Collected data
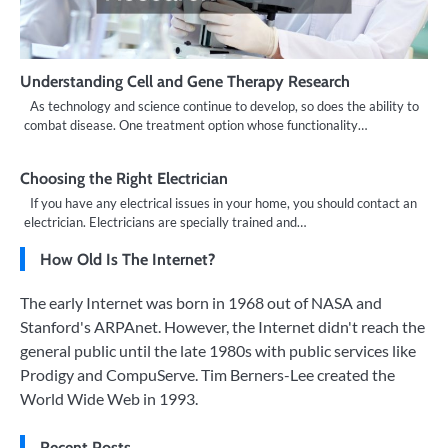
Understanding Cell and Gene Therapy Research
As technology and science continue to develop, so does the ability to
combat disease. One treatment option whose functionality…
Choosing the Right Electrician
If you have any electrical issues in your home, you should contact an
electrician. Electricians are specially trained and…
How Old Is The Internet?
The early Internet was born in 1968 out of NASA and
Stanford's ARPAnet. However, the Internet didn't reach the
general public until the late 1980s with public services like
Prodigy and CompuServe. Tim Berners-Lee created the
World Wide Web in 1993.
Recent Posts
* * *
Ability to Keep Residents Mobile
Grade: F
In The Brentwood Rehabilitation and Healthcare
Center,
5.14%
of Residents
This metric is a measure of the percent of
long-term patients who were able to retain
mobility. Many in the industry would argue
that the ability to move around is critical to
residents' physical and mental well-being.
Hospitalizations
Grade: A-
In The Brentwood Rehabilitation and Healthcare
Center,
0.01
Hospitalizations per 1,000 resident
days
* * *
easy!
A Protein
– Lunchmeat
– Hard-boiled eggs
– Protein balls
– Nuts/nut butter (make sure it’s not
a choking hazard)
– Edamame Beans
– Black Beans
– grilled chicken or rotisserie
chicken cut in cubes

Task to complete: Could you set down, word for word, only the lines above from the line with "Stanford's ARPAnet. However, the" to the line with "Recent Posts", including both?

Written solution:
Stanford's ARPAnet. However, the Internet didn't reach the
general public until the late 1980s with public services like
Prodigy and CompuServe. Tim Berners-Lee created the
World Wide Web in 1993.
Recent Posts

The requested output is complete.